Prepositional phrases (which are extremely frequent both in general and in the teletext text type) pose at least three major problems. First, it is necessary to determine the semantic role of the PP, and therefore to find the correct reading of the head preposition, which is in general highly polysemous (frequent English prepositions like after, at, in and of are assigned, respectively, 9, 10, 21 and 14 readings in a medium-size dictionary like Longman's ). Second, it is necessary to deal with collocations to explain the ungrammaticality of phrases like at London and in Christmas although London can be combined with locative and Christmas with temporal prepositions. Finally, it is desirable to constrain PP-attachment to reduce structural ambiguity.

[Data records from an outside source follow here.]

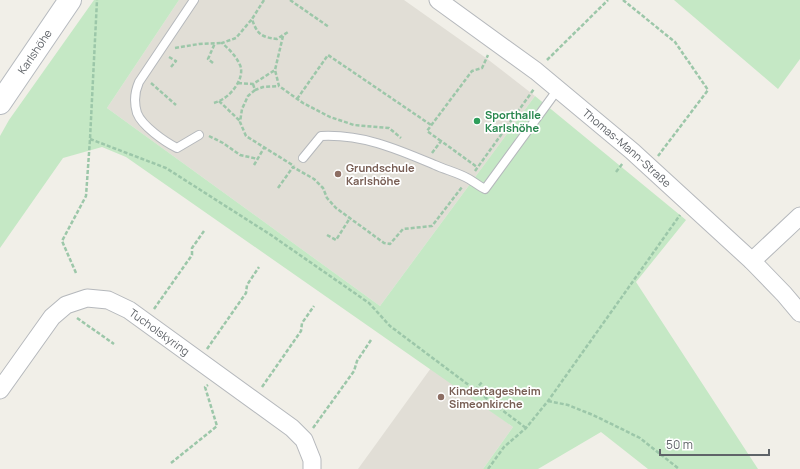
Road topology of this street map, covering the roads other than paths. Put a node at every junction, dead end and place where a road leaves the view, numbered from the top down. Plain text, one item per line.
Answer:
1 (70, 0) edge
2 (194, 0) edge
3 (438, 0) edge
4 (558, 89) junction
5 (0, 103) edge
6 (202, 134) road end
7 (301, 161) road end
8 (800, 216) edge
9 (752, 261) junction
10 (800, 313) edge
11 (0, 390) edge
12 (312, 469) edge

1 - 5 main road, Karlshöhe
2 - 6 lane
3 - 4 street, Thomas-Mann-Straße
4 - 7 lane
4 - 9 street, Thomas-Mann-Straße
8 - 9 street
9 - 10 street, Thomas-Mann-Straße
11 - 12 street, Tucholskyring

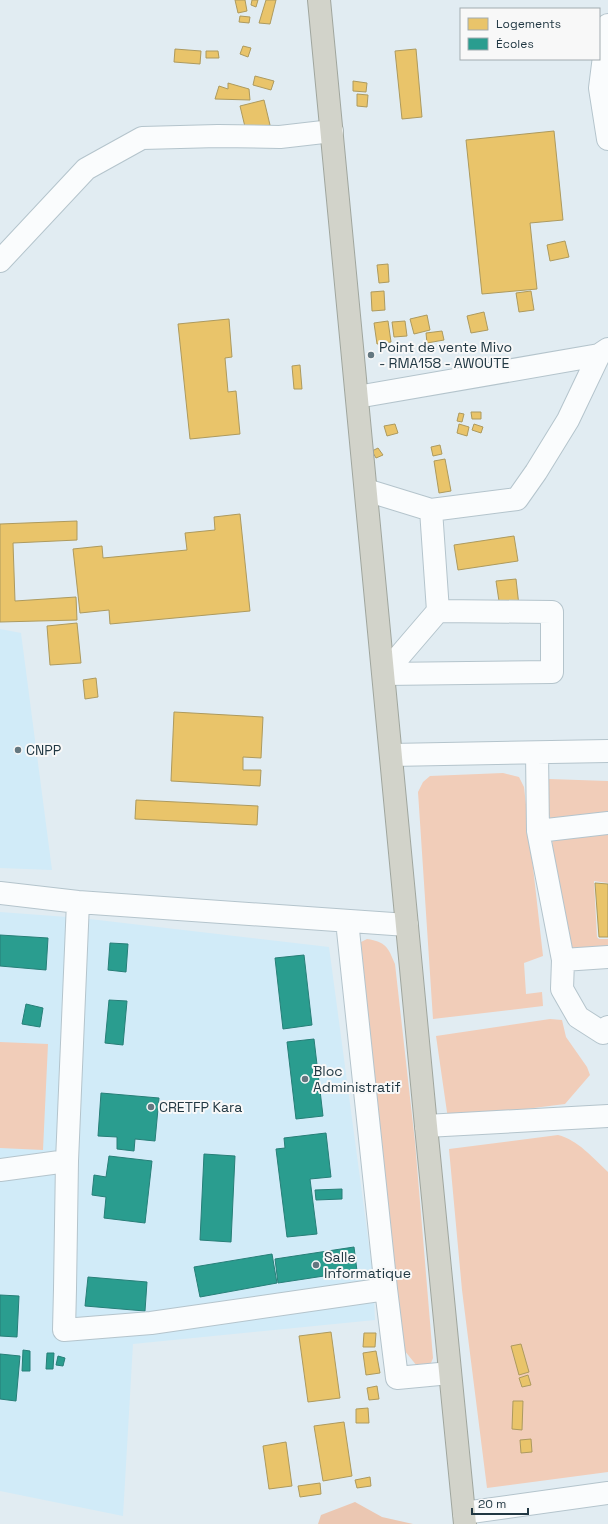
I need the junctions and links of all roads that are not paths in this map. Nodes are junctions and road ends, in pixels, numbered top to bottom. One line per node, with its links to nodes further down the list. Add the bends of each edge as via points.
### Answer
1 (319, 0): 3 (highway)
2 (608, 25): 4 (street, via 600,88)
3 (332, 131): 5 (street, via 280,137 142,138 86,169); 7 (highway)
4 (608, 139)
5 (0, 261)
6 (604, 352): 7 (street); 9 (street, via 568,420 517,499)
7 (357, 397): 8 (highway)
8 (366, 490): 9 (street); 11 (highway)
9 (431, 510): 10 (street)
10 (438, 611): 11 (street); 11 (street, via 552,612 552,672)
11 (384, 674): 14 (highway)
12 (608, 751): 13 (street)
13 (537, 753): 14 (street); 16 (street)
14 (391, 755): 20 (highway)
15 (608, 823): 16 (street)
16 (538, 831): 22 (street)
17 (0, 893): 18 (street)
18 (78, 902): 19 (street); 26 (street)
19 (347, 921): 20 (street); 28 (street)
20 (407, 925): 25 (highway)
21 (608, 957): 22 (street)
22 (563, 960): 23 (street, via 562,989 578,1017 603,1033)
23 (608, 1027)
24 (608, 1116): 25 (street)
25 (426, 1126): 29 (highway)
26 (67, 1161): 27 (street); 28 (street, via 64,1330 151,1323)
27 (0, 1170)
28 (386, 1289): 29 (street, via 397,1378)
29 (450, 1373): 31 (highway)
30 (608, 1493): 31 (street)
31 (465, 1518)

The first two problems can be dealt with jointly by explicitly marking all nouns directly for the preposition readings they can combine with by means of a collocational feature. This feature is percolated to the NP node as a result of the Head Feature Principle. The compositionality of the assignment of the semantic role to the collocation is expressed in the PP grammar rule by unification of the feature of the NP with the specification of the preposition, which filters disallowed combinations. The semantic role of the PP is then unified with the semantic role feature which is assigned lexically to the preposition.
This filter requires adding extra information to the nouns in the lexicon. In practice coding effort can be reduced considerably by defining macro's, the names of which are derived from thesauric classes that share distributional properties. For instance, in some languages names of countries all combine with the same preposition.
As an implementation note, it should be remarked that the strategy requires disjunction of values in the formalism, which is impossible in formalisms like PATR. However, if the value sets are finite, as in the case at hand, disjunction of values can be simulated by what is called a `perverse' method in .
The attachment problem can be dealt with similarly. The semantic role of the PP is determined as described. The role of other modifiers, such as AdvPs, is assumed to be assigned lexically. By marking modified constituents such as VPs for the semantic roles they can be modified by, a similar filter as in the PP rule can be applied here.
It turned out that in our corpus linguistic restrictions only play a minor role in the reduction of PP-attachment ambiguities. As an example, it was already referred to in section 1.1.1. that geographic rather than linguistic knowledge is needed to determine the correct analysis of a sequence of locative PPs. We do not know whether this holds for other subject domains as well.